Five years later, Linda told her about the abuse again, but still her mother did nothing. When she was in her early 20s, having had counselling, Linda told her mother that she had contacted a solicitor and wanted to bring a case against Mr Bradley. Her mother responded that she would disown Linda if she did this. Linda dropped the case, a decision she regrets to this day.

She is also sure that other parents and teachers knew Mr Bradley was an abuser. One parent commented that they didn’t know how Linda’s mother could let her visit the teacher as ‘everyone knows what he’s like’. And she later found out that a senior member of staff had caught Mr Bradley abusing her sibling, but nothing had been done.

At the time of the abuse, Linda was self-harming, drinking and acting in a way that clearly indicated she was very distressed, but no one intervened. She says ‘It’s not just the secret you carry around, you carry everybody’s dirt … the abuser’s filth, your own family’s shame, the institution’s neglect.’

When Linda was 17, she told a boyfriend that her abuser ‘wasn’t very nice’ to her. Her boyfriend reacted with anger, said she didn’t have to go back, and offered to accompany her to collect her belongings. She feels that up to that point, everyone, including herself, had normalised the abuse.

She says she can remember feeling as a child that she didn’t know what would happen if she did tell someone about the abuse and they actually believed her: ‘Would I be taken away? Would I be moved away from the school? Vilified?

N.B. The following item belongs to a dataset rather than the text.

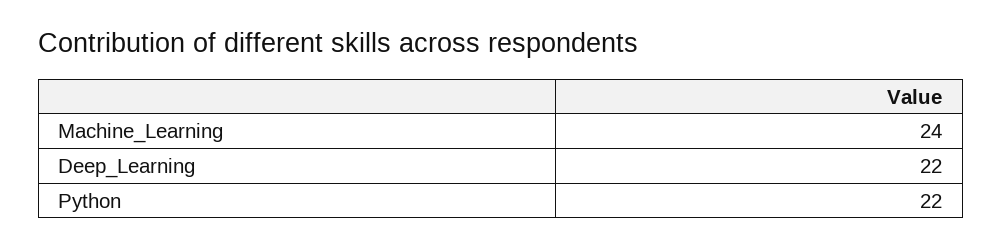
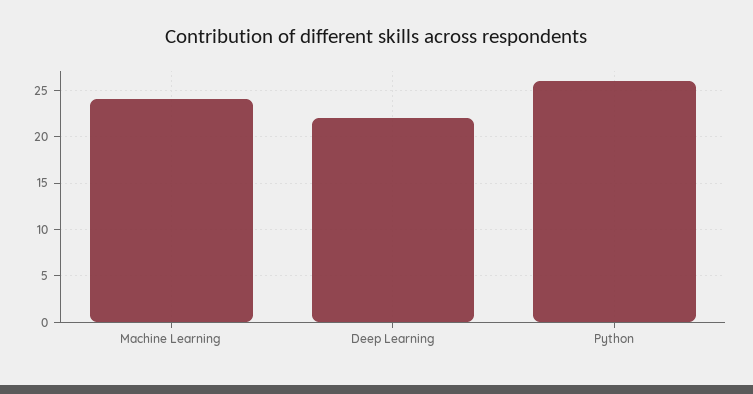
Python: 22 -> 26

Would he hunt me down and kill me?’

She adds that she thought ‘I could kill myself or put up with it’, and said that she made a calculated decision to accept it to save her mother’s shame.

It wasn’t until she had had a year of counselling in her early 20s that she was able to recognise that what she had experienced was abuse and began to speak out about it.

It is only in the last five years that she has begun to feel that her experience of abuse is not what defines her.

Linda strongly advocates that the Inquiry and wider society should talk about child sexual abuse more openly. She finds she feels most anger towards those who collude with abuse.

She began a Facebook group to contact other girls from her class and says that many of them were still colluding with the same minimising messages that keep child sexual abuse behind closed doors: ‘He was just a bit pervy … he wasn’t that bad.’  

She believes that there should be an independent and external counsellor or support worker permanently present in schools and social care settings for children to report to, and improved teacher training to identify the signs of potential abuse.

She would like sex education to include learning about inappropriate touching and behaviour, and children to have access to information about who they can tell and what will happen when they tell someone. This might include police officers going into school to talk about their role as protectors as well as punishers.

Linda also thinks that those who do not act when a child reports abuse should be prosecuted.

She concludes, ‘The sea-change we need will only come about through constantly talking about it, through education and information.’